Occupational lung illnesses are lung conditions brought on by workplaces. Occupational lung disease is caused by a sustained exposure to certain lung irritants, and it can persist even after the exposure has ended.
Risk factors that seriously harm lungs include:
- Air pollution
- Exposure to chemicals and dusts, notably cigarette smoke
- Recurrent lower respiratory illnesses throughout childhood
Although CRDs cannot be cured, there are treatments that can assist expand the airways and reduce shortness of breath, which can help control symptoms and enhance everyday life for persons with these disorders.
Is COVID-19-Rrelated lung damage reversible?
Depending on the severity of the infection and the extent of the damage, the degree of reversibility of COVID-19-related lung damage varies. With the right medical attention and supporting measures like rest, hydration and breathing exercises, the damage may be reversed in moderate situations where the infection does not significantly harm the lungs.
However, in more severe instances, this could not be possible, especially if the damage is widespread like ARDS. In certain circumstances, the injury may lead to pulmonary fibrosis, a chronic lung scarring condition that can compromise lung function and breathing capacity.
Nevertheless, the human body is remarkably capable of regeneration, and with the right medical attention, many people with lung damage from COVID-19 can gradually regain lung function. Exercise, breathing exercises and other therapy involving pulmonary rehabilitation can also assist in improving lung function and lessen symptoms.
Main factors in COVID lung damage
The degree of healing may vary depending on a number of variables, including the infection’s severity, any underlying medical issues, the patient’s age, and lifestyle. Some people might need extra medical treatments including oxygen therapy, physical therapy or medications to assist manage their symptoms.
The kind of care a patient gets is essential in preventing the long-term effect of COVID and protecting lung’s health. But due to ageing, some people may never get the chance to recover fully, especially if the elderly have other underlying diseases, such as COPD or heart disease.
Studies have revealed that the lungs have a remarkable capacity to regenerate and repair themselves about the repairability of the lungs following severe COVID-19.

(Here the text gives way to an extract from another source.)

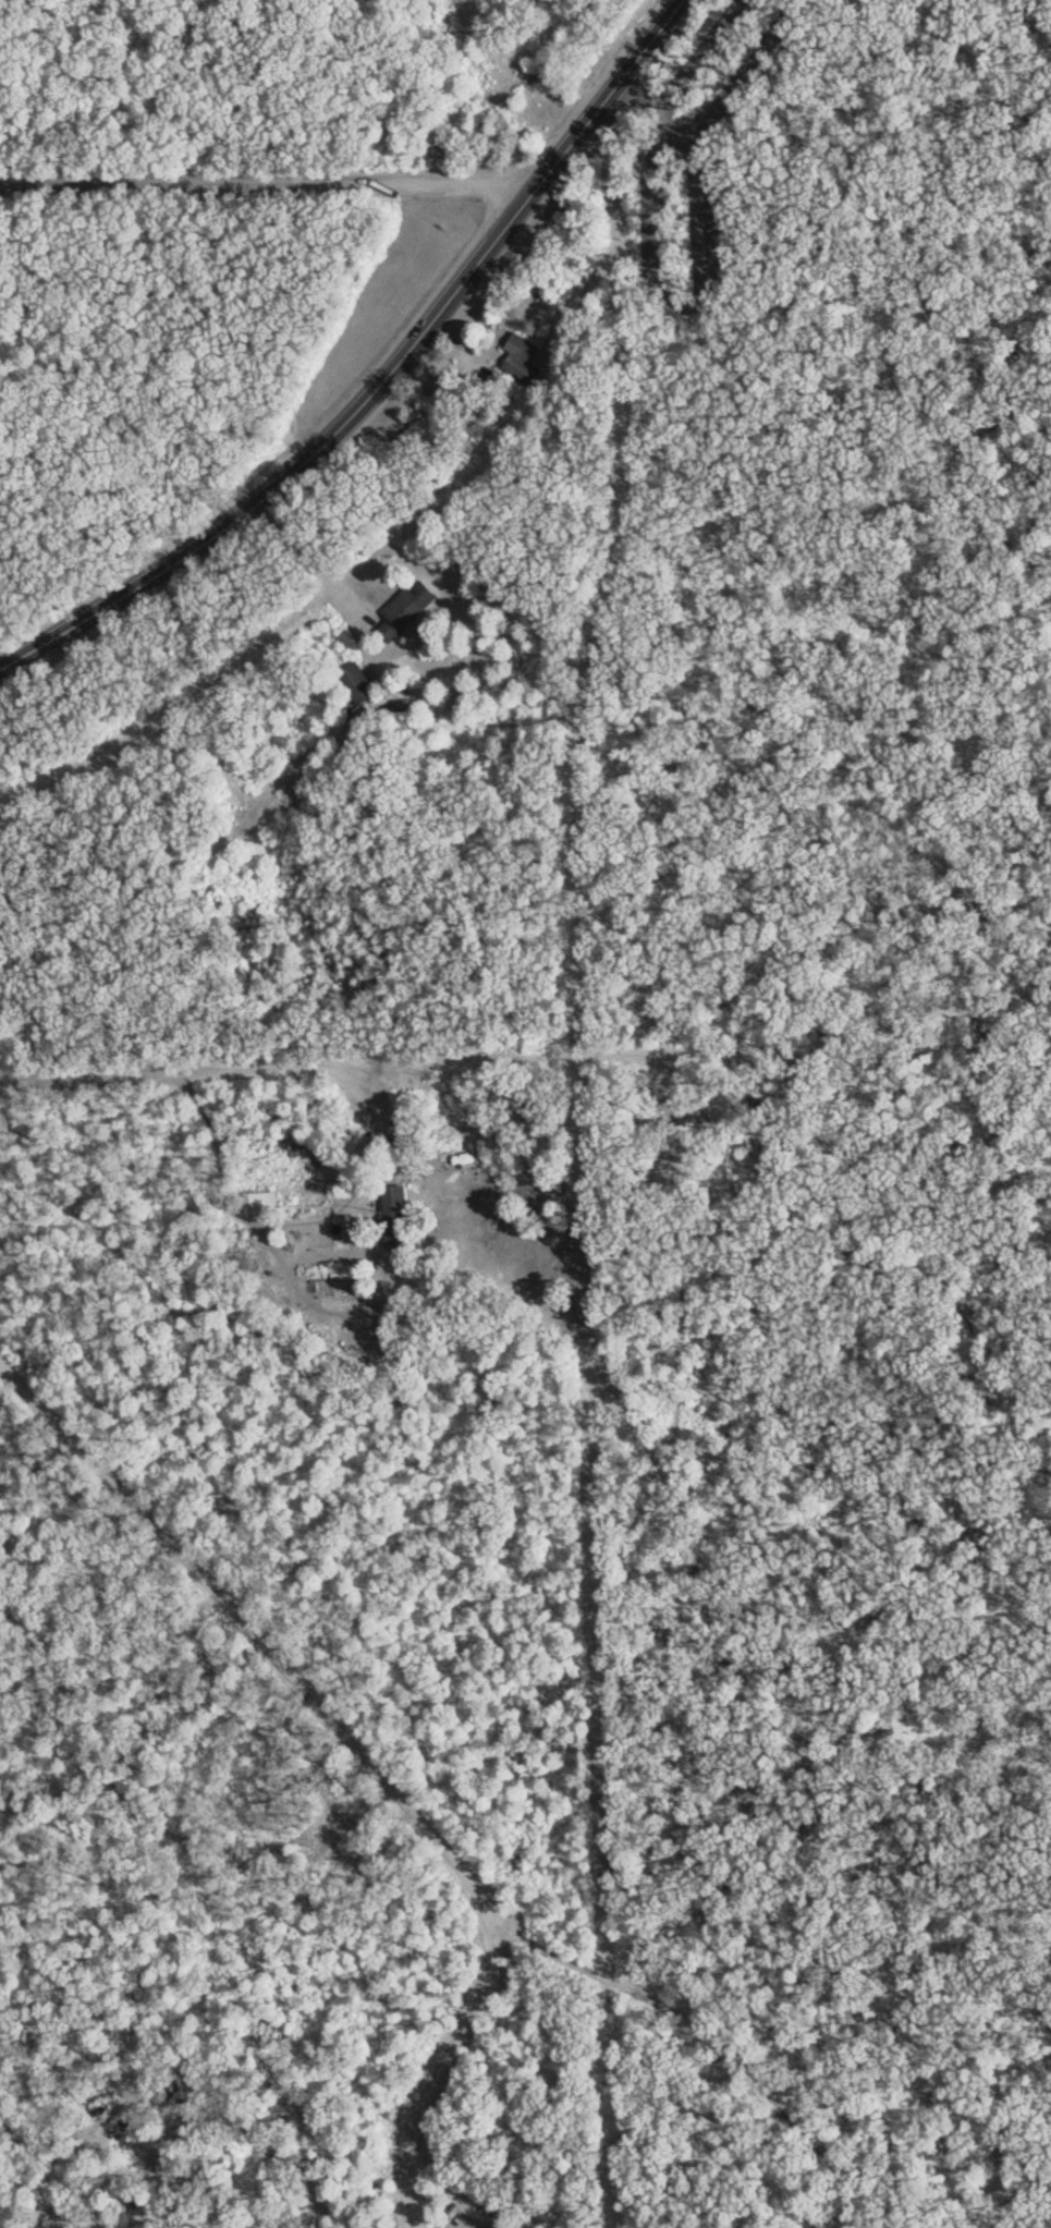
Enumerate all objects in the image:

In conclusion, data suggests that some people may acquire asthma after recovering from the virus, even though there is still much research to be done on the long-term effects of COVID-19.
It is helpful for us to understand that not everyone who contracts COVID-19 will develop asthma, and those who do could have a variety of symptoms and severity. Thus, keeping updated on your health issue and what experts have to say and can do will lead us to a healthy Post-COVID life.